Managing Director, Dr Tim Cooper, said the campaign of “schoolyard bullying” had underlined the questionable corporate governance of Lion Nathan and the lack of respect shown to Coopers shareholders.

“Lion Nathan has not been prepared to let Coopers shareholders decide whether they want Lion Nathan to have a special position on the Coopers share register with an advantage over other competitive brewers. Lion Nathan seems prepared to stop at nothing to prevent Coopers shareholders from determining what their constitution says,” he said.

Dr Cooper said a number of issues illustrated how these tactics appeared dubious and contrived:

“If Lion Nathan’s offer was worth accepting, then shareholders would vote against the changes to Coopers constitution and accept the offer, instead of Lion Nathan believing it needs to send dozens of letters and documents to various stakeholders including our auditor, independent expert, Directors and others,” he said.

“Lion Nathan has not been upfront with shareholders about what it is willing to pay them for their shares. Its first offered the Coopers Board $220 before announcing its takeover bid, it then set its initial takeover price at $260 before being forced to increase this to $310 per share. Lion Nathan has still not said whether it latest offer price is its best and final offer.

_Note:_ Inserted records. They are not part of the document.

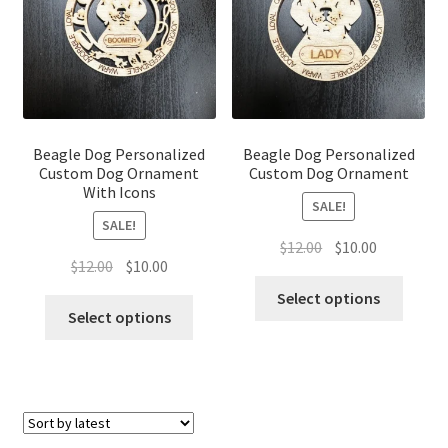
Beagle Dog Personalized
Beagle Dog Personalized
Custom Dog Ornament
Custom Dog Ornament
With Icons
SALE!
SALE!
Original
Current
$
12.00
$
10.00
Original
Current
$
12.00
$
10.00
price
price
price
price
was:
is:
Select options
was:
is:
Select options
$12.00.
$10.00.
$12.00.
$10.00.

“It continues to manipulate, as illustrated by a document that was sent to shareholders urging them to vote against the EGM on 22 November.
“It was the height of hypocrisy for Lion Nathan to send this document to Coopers shareholders while at the same time it was using every legal tactic it could think of to try and prevent shareholders from exercising their right to meet and consider this important issue.

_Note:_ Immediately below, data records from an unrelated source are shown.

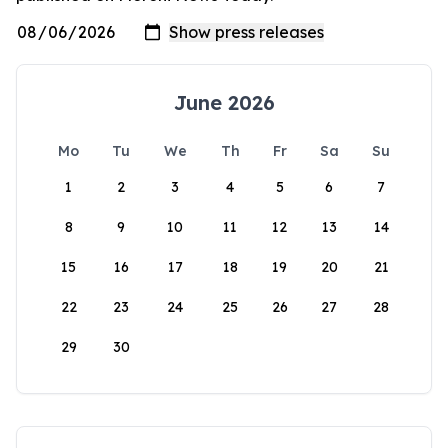
June 2026
Mo
Tu
We
Th
Fr
Sa
Su
1
2
3
4
5
6
7
8
9
10
11
12
13
14
15
16
17
18
19
20
21
22
23
24
25
26
27
28
29
30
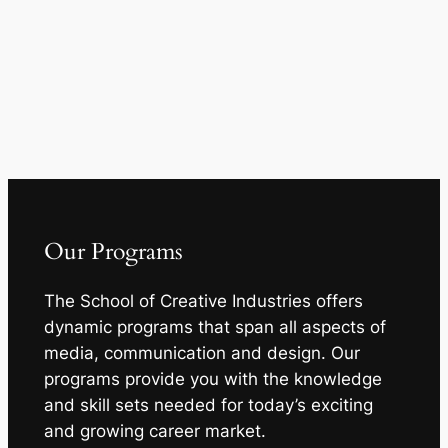
Our Programs
The School of Creative Industries offers
dynamic programs that span all aspects of
media, communication and design. Our
programs provide you with the knowledge
and skill sets needed for today’s exciting
and growing career market.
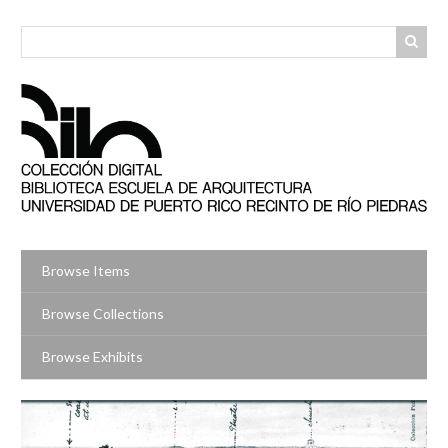
Skip
to
main
content
Browse Items
Browse Collections
Browse Exhibits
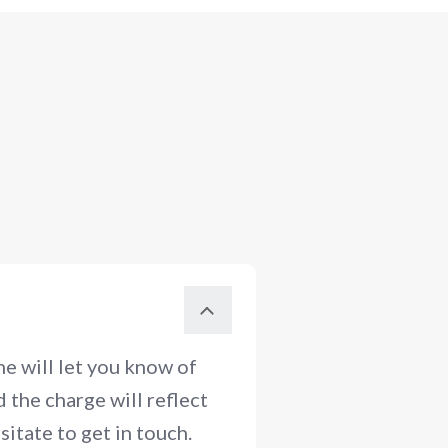
e will let you know of
 the charge will reflect
itate to get in touch.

Dr Cooper said shareholders made decisions based on performance
“The fact of the matter is, that Coopers performance over the last 10 years has been amazing. Its share price has increased from $7.15 to an offered $310 in this time, a compound annual growth rate of 46% per year. Even at $260 (being the current buyback price) this represents an increase of 43% per annum. Lion Nathan’s share price has not increased by anywhere near as much as this.”

Coopers performance just keeps getting better.
• In 2005 we reported a record revenue result
o Sales were up by 18.4% to $126.6m,
o Profit increased by 51.8% to $14.3m and
o Dividends increased 107.7% to $4.05 per share.
o Coopers is just about debt free

• In 2006 we expect
o Sales to increase 15.3% to $146.0m,
o Profit to increase by 26.2% to $18.0m and
o Dividends to increase 48.1% to $6 per share.

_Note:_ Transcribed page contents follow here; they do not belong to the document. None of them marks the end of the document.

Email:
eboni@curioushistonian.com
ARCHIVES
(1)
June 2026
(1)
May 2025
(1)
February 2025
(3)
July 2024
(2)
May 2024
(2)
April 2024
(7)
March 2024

• Our beer volume should exceed 50 million litres in 2006 for the first time in our history.

Dr Cooper said Lion Nathan decided to sell out of Coopers 10 years ago for only $7.15 per share.

They had now changed their mind given Coopers performance has improved and offered $310 per share. “Based on the actions of Lion Nathan, Coopers shareholders must be ecstatic with the performance of their investment and the Board and management. There is no wonder as to why Coopers shareholders are so loyal to us,” he said.

Dr Cooper said Lion Nathan shareholders did not have the same reason to be happy.

He said Lion Nathan was losing market share in South Australia and shareholders would be asking what would happen to Rob Murray and the Lion Nathan share price if it failed to win control of Coopers.

“Lion Nathan has made questionable investment and/ or tactical decisions in our eyes in the past such as their turnaround strategies and heavy consequential losses associated with their China operations and Victorian pubs foray,” he said.


Respect shareholders rights
Dr Cooper said the EGM to remove Lion Nathan from the Coopers constitution was requisitioned by shareholders, not the Board, on 8 September 2005 following a decision in the Supreme Court of South Australia that there had been a change in control in Lion Nathan.

“Lion Nathan should now be prepared to let shareholders express their views at this important meeting,” he said.

“The issues in the shareholders eyes are simple - if they want to keep Lion Nathan's bid open on any terms, they will vote against the resolution. If they are not interested in Lion Nathan becoming a shareholder and / or offering for their shares, they will vote for the resolution.